* [ПИСЬМЕННОЕ ЗАДАНИЕ]
У каких стран, согласно отрывку о финансировании Первой мировой войны, занимала Россия?

* [ПРИВЕДЁННЫЙ ОТРЫВОК]

Опыт межвоенного периода
Первая мировая война показала, насколько сильно возросла политическая важность капитала. Само финансирование войны в значительной мере зависело от способности мобилизовать не только внутренние, но и внешние ресурсы. Военные действия Великобритании в значительной степени были оплачены за счет распродажи накоплений, сделанных этой страной в предвоенный период, когда она занимала позицию кредитора. Британское правительство сначала поощряло, а затем, после 1917 года, заставляло своих граждан продавать ему американские и канадские активы (Taylor 1963: 42).
Во-вторых, одни правительства, выступавшие союзниками в войне, занимали друг у друга напрямую. Россия занимала у Франции и Великобритании. Сами союзники брали деньги у Соединенных Штатов. Перед Первой мировой войной крупномасштабные государственные заимствования обусловили конвергенцию в сфере внешней политики, в некотором смысле связав единой судьбой страны, предсказать союзничество которых в ряде случаев было бы сложно. Постоянная финансовая поддержка военными союзниками друг друга привела даже к тому, что в 1915 году было предложено и некоторое время обсуждалось такое кардинальное решение, как установление полного бюджетного и политического союза между Францией, Великобританией и Россией (Economist 1915): Великобритания, в частности, хотела превратить в общий ресурс значительные запасы золота России, чтобы использовать его для стабилизации курсов валют стран-союзниц по отношению к доллару (Neilson 1984: 65–66). Что касается противоположного лагеря, то к 1917 году Германия приобрела практически полный контроль над союзной Австро-Венгрией и использовала этот контроль над экономическими ресурсами, чтобы не допустить со стороны Австрии никаких сепаратных шагов к примирению. Подобные отношения между столь неравными союзниками сделали вопрос о дефолте в высшей степени политическим. В частности, русская революция 1917 года, на пике которой большевики объявили о решении не платить по царским долгам, положила начало новой эре глобальных финансов. Больше нельзя было рассчитывать, что политические преобразования обязательно будут сопровождаться заботой о кредитной истории. Напротив, радикальные популистские правительства часто проявляли сильную тягу к экспроприации иностранных кредиторов. В частности, большевики изображали интервенцию Антанты во время Гражданской войны как попытку повесить на шею населения России финансовое ярмо.

* [ПРЕДОСТАВЛЕННЫЕ ЗАПИСИ]
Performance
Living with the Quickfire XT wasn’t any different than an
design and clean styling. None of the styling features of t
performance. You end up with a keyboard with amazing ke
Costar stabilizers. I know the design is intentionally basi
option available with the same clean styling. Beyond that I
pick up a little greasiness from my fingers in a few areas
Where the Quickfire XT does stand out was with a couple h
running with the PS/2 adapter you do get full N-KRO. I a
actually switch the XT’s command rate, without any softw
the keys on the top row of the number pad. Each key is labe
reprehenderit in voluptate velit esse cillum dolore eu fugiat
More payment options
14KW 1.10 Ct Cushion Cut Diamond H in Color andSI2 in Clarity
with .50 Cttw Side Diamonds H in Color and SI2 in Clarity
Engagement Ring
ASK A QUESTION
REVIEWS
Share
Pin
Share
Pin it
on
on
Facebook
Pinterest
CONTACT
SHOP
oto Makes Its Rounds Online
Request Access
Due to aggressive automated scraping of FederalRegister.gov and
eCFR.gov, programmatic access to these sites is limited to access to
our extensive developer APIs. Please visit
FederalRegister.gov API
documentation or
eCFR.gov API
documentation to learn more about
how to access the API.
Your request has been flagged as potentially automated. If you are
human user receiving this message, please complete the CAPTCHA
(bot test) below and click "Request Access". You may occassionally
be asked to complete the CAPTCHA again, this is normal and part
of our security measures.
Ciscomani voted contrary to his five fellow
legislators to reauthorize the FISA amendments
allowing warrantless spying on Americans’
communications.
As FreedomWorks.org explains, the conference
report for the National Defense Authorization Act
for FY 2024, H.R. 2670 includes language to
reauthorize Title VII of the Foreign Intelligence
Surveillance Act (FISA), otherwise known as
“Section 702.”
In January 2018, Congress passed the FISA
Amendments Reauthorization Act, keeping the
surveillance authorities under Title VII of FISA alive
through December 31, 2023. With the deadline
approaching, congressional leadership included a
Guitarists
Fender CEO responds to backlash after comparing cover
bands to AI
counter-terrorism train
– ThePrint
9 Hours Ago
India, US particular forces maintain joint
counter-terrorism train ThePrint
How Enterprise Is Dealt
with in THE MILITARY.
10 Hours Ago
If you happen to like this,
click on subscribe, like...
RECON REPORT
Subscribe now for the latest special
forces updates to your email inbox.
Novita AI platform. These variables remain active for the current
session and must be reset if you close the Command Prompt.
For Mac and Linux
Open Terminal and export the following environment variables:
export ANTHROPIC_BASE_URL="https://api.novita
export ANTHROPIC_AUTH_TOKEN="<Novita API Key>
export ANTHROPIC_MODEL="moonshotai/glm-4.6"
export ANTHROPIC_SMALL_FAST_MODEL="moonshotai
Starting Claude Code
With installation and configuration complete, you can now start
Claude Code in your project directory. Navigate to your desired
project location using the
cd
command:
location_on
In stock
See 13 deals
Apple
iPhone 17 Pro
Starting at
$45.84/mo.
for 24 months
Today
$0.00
==
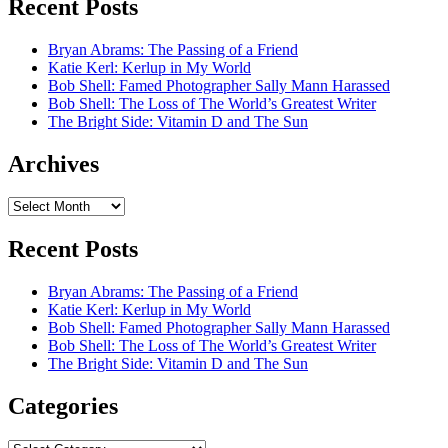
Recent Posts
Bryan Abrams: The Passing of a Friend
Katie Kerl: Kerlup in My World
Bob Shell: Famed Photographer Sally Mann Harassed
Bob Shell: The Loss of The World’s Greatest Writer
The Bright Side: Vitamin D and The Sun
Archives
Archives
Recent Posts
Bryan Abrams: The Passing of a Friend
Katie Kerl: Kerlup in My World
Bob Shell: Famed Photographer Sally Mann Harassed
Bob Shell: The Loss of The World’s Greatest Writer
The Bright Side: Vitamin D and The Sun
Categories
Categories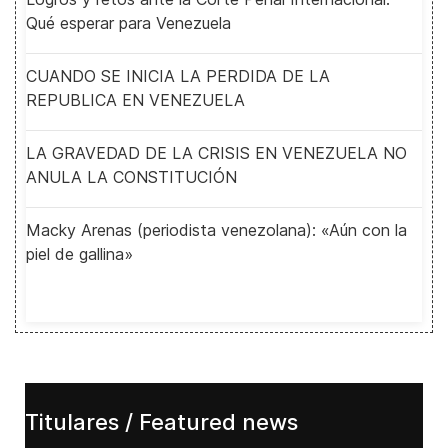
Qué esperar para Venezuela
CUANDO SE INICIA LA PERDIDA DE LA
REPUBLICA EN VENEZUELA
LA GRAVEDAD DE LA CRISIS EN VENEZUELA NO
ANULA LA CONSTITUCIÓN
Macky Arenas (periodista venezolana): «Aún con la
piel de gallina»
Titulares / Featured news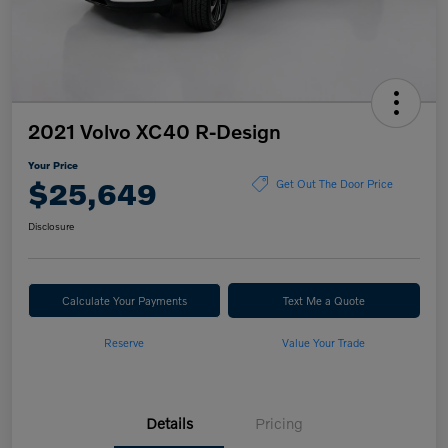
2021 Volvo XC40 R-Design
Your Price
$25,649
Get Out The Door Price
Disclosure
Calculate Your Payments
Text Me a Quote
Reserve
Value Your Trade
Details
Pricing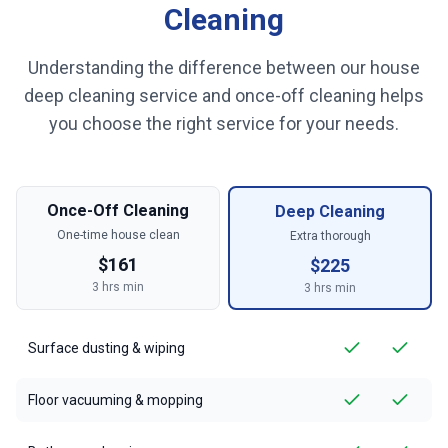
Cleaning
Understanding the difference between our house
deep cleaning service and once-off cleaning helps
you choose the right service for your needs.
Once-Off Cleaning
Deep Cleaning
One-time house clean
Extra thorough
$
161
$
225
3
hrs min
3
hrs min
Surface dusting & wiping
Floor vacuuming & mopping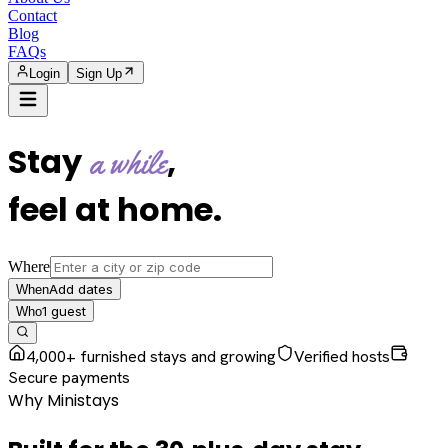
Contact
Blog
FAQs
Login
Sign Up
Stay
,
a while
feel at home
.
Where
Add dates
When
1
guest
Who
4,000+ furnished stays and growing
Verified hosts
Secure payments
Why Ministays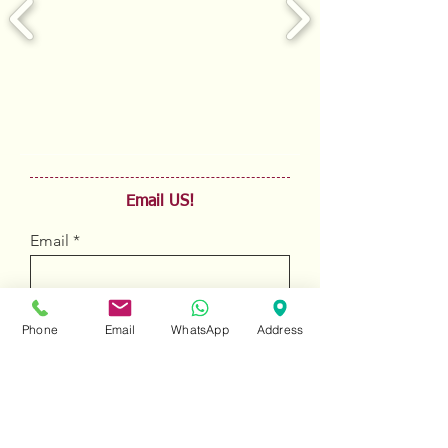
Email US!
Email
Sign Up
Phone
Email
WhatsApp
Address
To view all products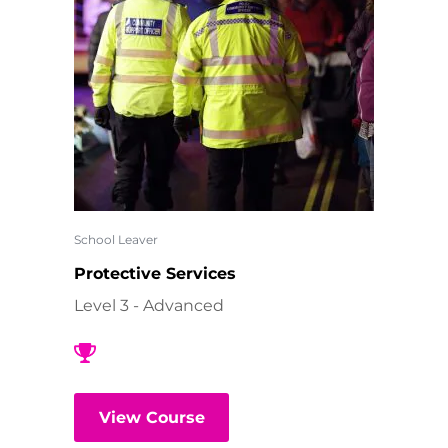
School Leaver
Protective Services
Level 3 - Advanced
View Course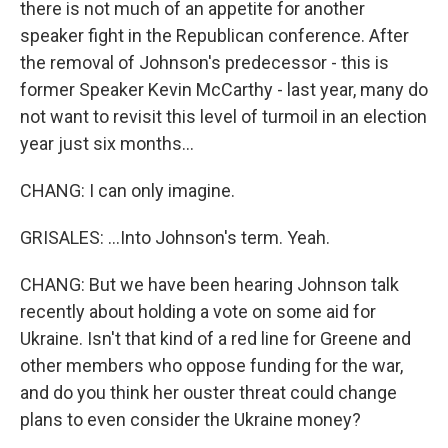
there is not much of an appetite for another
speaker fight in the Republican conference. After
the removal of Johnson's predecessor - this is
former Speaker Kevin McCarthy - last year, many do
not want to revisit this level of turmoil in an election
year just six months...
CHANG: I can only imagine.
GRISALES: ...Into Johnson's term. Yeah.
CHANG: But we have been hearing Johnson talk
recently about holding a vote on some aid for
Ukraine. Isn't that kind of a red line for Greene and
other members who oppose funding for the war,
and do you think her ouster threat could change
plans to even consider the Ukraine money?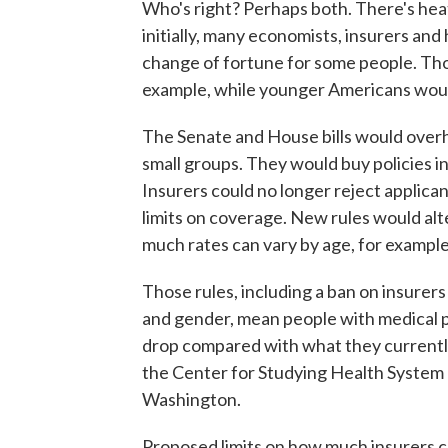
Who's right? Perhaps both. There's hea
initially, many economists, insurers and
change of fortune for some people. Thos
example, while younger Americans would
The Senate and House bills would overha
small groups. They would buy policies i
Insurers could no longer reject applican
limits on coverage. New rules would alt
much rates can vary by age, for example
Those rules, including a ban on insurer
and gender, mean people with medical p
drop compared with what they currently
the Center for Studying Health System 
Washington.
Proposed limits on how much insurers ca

* [ОТВЕТ К ЗАДАНИЮ]
У Франции и Великобритании.